Тётя Нюра кружила бутыль, чтобы молоко скорее вытекло, я глотал слюнки, глядя, как в опустошающейся бутыли медленно ползут по стенкам густые остатки молока, и корил себя за слабоволие. Ведь это молоко было платой за Васькино у нас житьё, значит, и за Васькину дружбу. Но Васька — то ко мне — всей душой, нас теперь водой не разольёшь, а я вот гляжу на это молоко и глотаю слюнки. Тётя Нюра уходила, я набрасывался на молоко, заедая его чёрным хлебом, и мысль о том, что это молоко — плата за Ваську, сама собой исчезала, будто растворялась в выпитом молоке.

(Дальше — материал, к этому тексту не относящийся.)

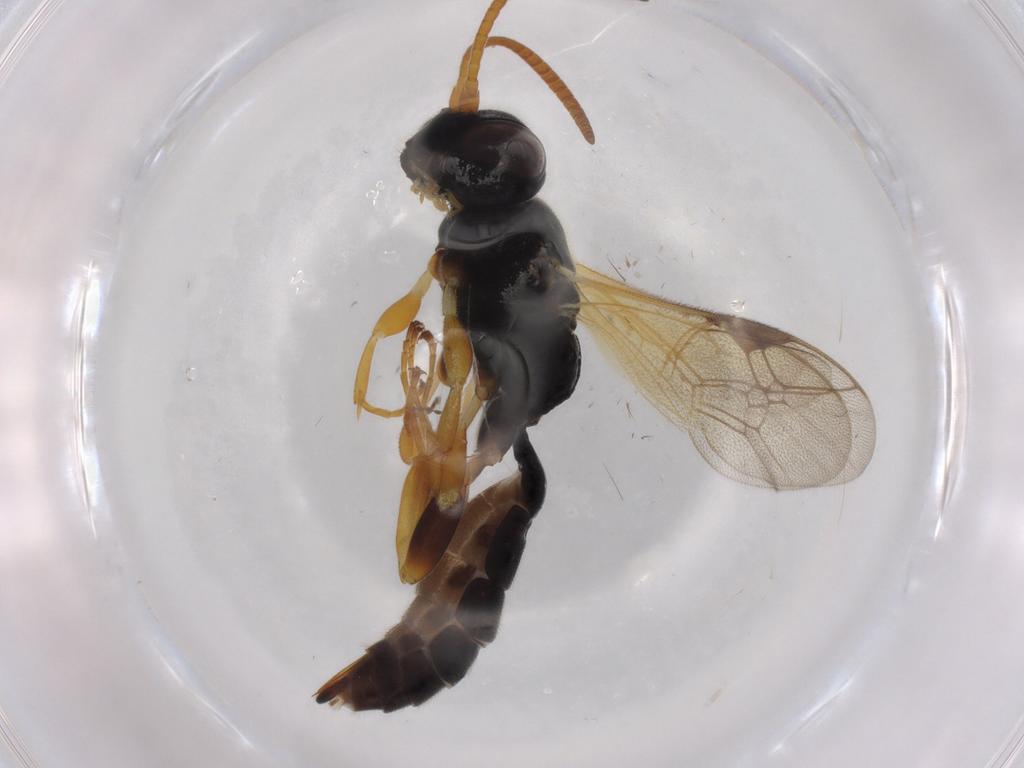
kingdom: Animalia
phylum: Arthropoda
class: Insecta
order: Hymenoptera
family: Ichneumonidae
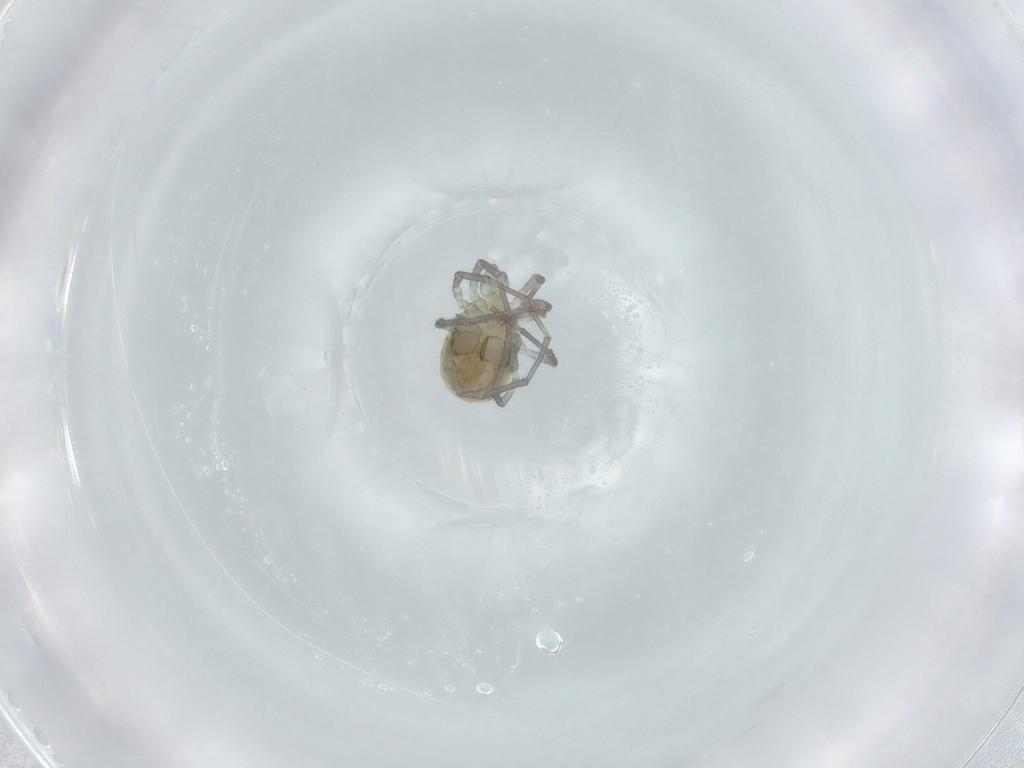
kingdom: Animalia
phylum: Arthropoda
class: Arachnida
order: Trombidiformes
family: Sperchontidae
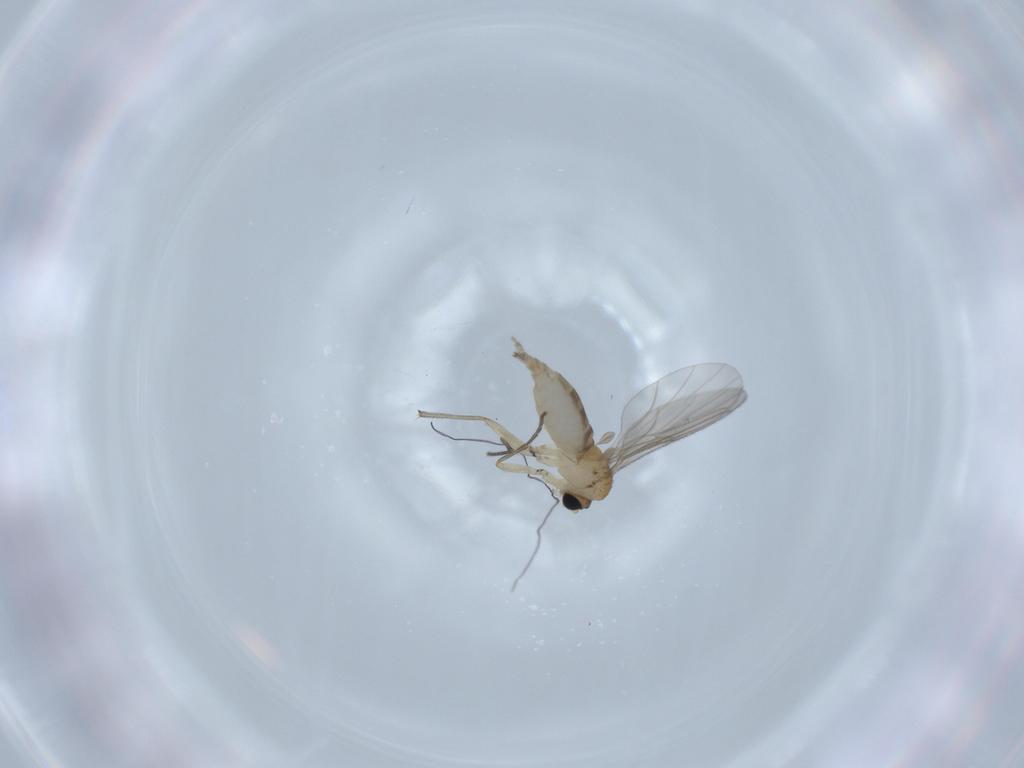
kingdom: Animalia
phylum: Arthropoda
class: Insecta
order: Diptera
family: Sciaridae
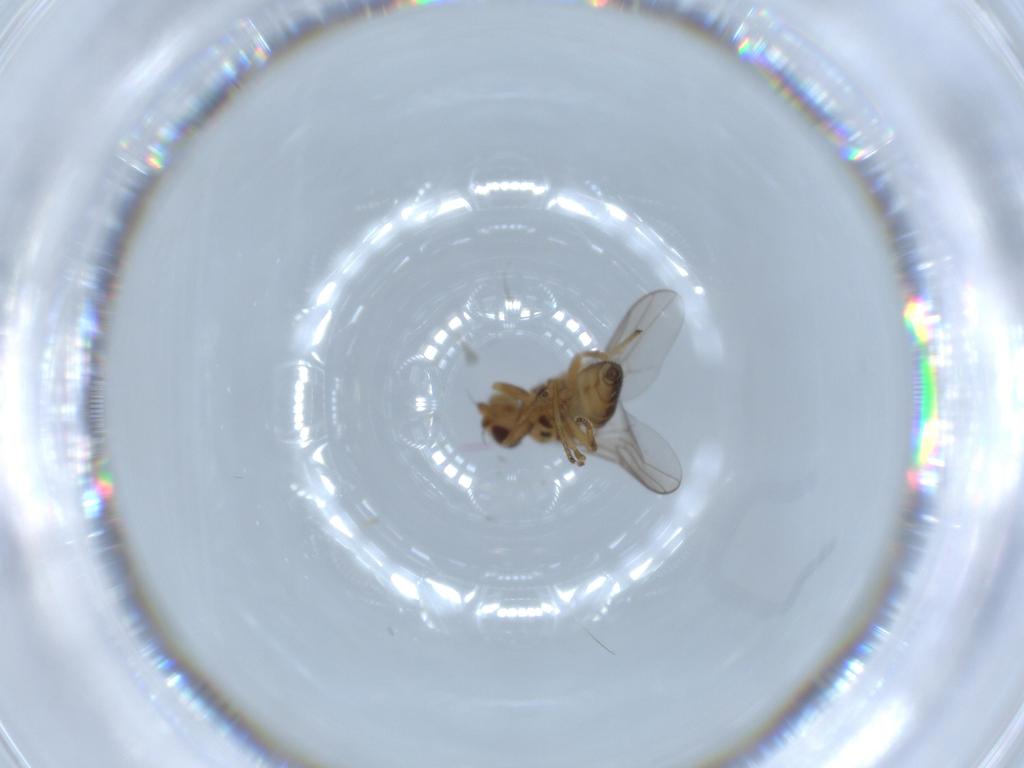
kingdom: Animalia
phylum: Arthropoda
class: Insecta
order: Diptera
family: Chloropidae
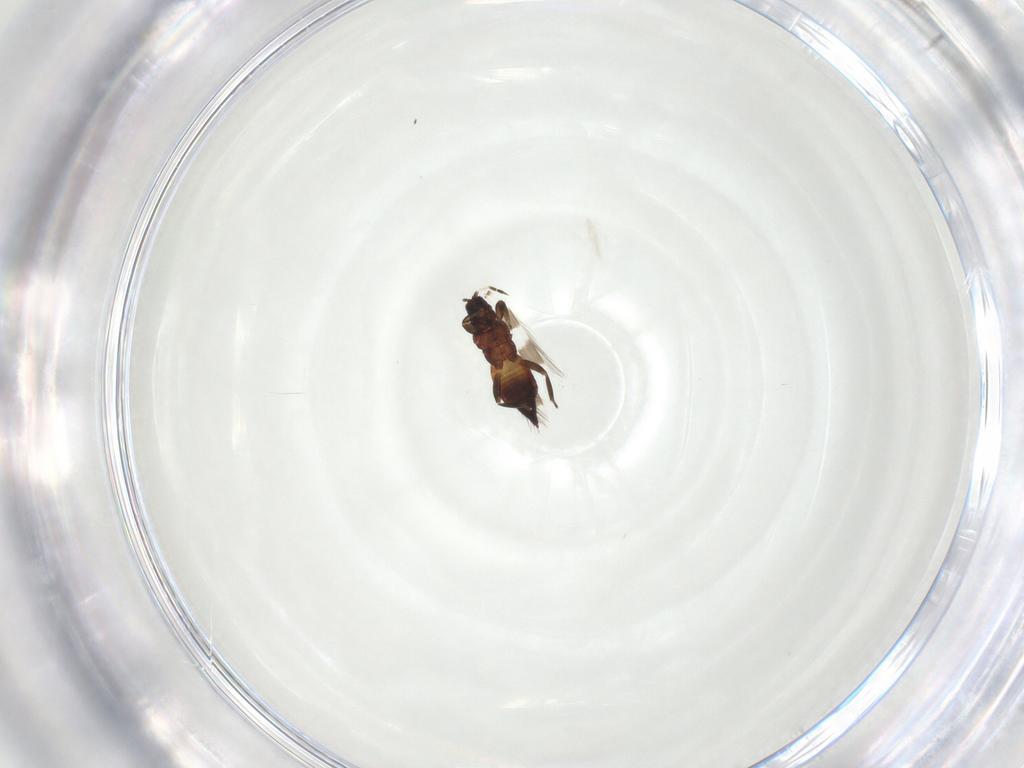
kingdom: Animalia
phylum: Arthropoda
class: Insecta
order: Thysanoptera
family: Aeolothripidae
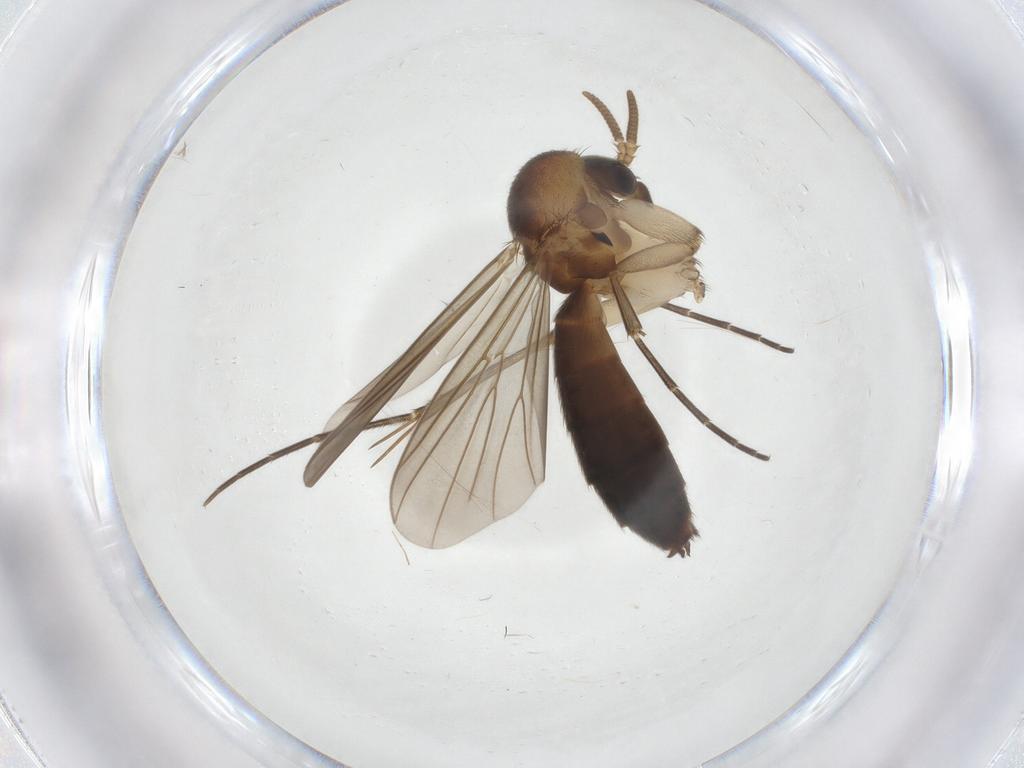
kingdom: Animalia
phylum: Arthropoda
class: Insecta
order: Diptera
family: Mycetophilidae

— Комнату разгородим! — повторяла бабушка, и я думал, что всё получается очень нехорошо, некрасиво, не по — товарищески.
Я, конечно, хотел, чтобы отец приехал поскорее, но я не хотел, чтобы уезжал Васька. И я маялся, то думая о том, чтобы отец задержался, то мечтая, что вместо письма, которого мы так долго ждём, завтра на пороге появится сам отец, небритый, пахнущий табаком, с тощим зелёным мешком за спиной.
Но отца не было. Не было и письма, и мы уже совсем извелись.
Однажды я вернулся из школы поздно вечером — нас посылали в овощехранилище перебирать картошку и свёклу. В хранилище было не холодно, но руки у меня совсем окоченели и покрылись тонким, но прочным слоем земли.
Я ввалился домой, бросил в изнеможении сумку с учебниками и прислонился к косяку.
Мама и бабушка смотрели на меня с жалостью — они всегда жалели меня, если наш класс ходил копать картошку, перебирать овощи или ещё на какую — нибудь работу, словно я один уставал, — но в их глазах на этот раз было ещё что — то, кроме жалости. Какое — то лукавство, что ли.
— Мой руки, — сказала мама. — Там, на столе, тебе кое — что есть.
Я подумал, они оставили мне чего — нибудь вкусненького, но есть не хотелось, в горле пересохло, я ещё не мог отойти от долгой работы внаклонку, и вяло кивнул головой, откручивая кран.
Вода стекала с моих локтей грязными ручьями, хотелось спать, и я представлял себе, как рухну сейчас на свой скрипящий диван.
Лениво утёршись, я подошёл к столу и увидел яркую картинку: на еловой лапе вперемежку с цветными шарами раскачивались гномики. Я перевернул картинку и узнал знакомый почерк: открытка была от отца.
Я засмеялся, усталость исчезла, я подпрыгнул, как маленький. Ничего особенного отец не писал, он просто поздравлял нас с наступающим Новым годом и обещал, что уж в новом — то году он непременно приедет домой.
— Ну видите! — крикнул я, оборачиваясь к маме и бабушке. — Я же говорил! Всё в порядке!